Confluent Platform provides another implementation of ConfigProvider named InternalSecretConfigProvider which is used with the Connect Secret Registry. The InternalSecretConfigProvider requires Role-based access control (RBAC) with Secret Registry. The Secret Registry is a secret serving layer that enables Connect to store encrypted Connect credentials in a topic exposed through a REST API. This eliminates any unencrypted credentials being located in the actual connector configuration. The following example shows how InternalSecretConfigProvider is configured in the worker configuration file:

### Secret Provider

config.providers=secret
config.providers.secret.class=io.confluent.connect.secretregistry.rbac.config.provider.InternalSecretConfigProvider

config.providers.secret.param.master.encryption.key=<encryption key>
config.providers.secret.param.kafkastore.bootstrap.servers=SASL_PLAINTEXT://<Kafka broker URLs>
config.providers.secret.param.kafkastore.security.protocol=SASL_PLAINTEXT
config.providers.secret.param.kafkastore.sasl.mechanism=OAUTHBEARER
config.providers.secret.param.kafkastore.sasl.login.callback.handler.class=io.confluent.kafka.clients.plugins.auth.token.TokenUserLoginCallbackHandler
config.providers.secret.param.kafkastore.sasl.jaas.config=org.apache.kafka.common.security.oauthbearer.OAuthBearerLoginModule required \
  username="<service-principal-username>" \
  password="<service-principal-password>" \
  metadataServerUrls="<metadata server URLs>";

Shut down Kafka Connect

There are a few ways to shut down Kafka Connect. If you are running Connect in Confluent Platform standalone mode, you can use the following local Confluent CLI command:

confluent local services connect stop

If you’re not using the Confluent CLI, or if you’re running Connect in distributed mode, perform following steps to shut down Kafka Connect:

  1. Open a terminal session on one of the Connect nodes.

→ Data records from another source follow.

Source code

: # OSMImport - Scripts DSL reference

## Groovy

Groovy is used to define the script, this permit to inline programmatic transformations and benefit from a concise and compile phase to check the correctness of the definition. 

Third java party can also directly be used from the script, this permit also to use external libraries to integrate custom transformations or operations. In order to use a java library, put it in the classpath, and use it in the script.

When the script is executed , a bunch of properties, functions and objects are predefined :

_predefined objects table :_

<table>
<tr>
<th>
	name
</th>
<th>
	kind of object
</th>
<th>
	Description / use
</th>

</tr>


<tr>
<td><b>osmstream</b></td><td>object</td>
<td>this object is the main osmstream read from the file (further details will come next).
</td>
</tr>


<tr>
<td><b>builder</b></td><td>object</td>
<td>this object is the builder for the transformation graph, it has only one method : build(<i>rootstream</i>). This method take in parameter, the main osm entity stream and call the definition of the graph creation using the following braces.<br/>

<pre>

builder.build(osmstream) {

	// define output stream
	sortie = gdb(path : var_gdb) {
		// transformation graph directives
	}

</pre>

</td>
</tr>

  2. Search for the running Connect process:

    ps aux | grep ConnectDistributed
    
  3. Identify the PID in the output:

    <node-hostname> <worker-pid>   0.2  2.1  8414400 351944 s003  S    12:42PM   2:52.62 /path/to/your/bin/java ...omitted... org.apache.kafka.connect.cli.ConnectDistributed /path/to/your/connect.properties
    
  4. Stop the process:

    kill <worker-pid>
    
  5. Stop this running process on all remaining Connect nodes.

Important

Do not use kill -9 to stop the process.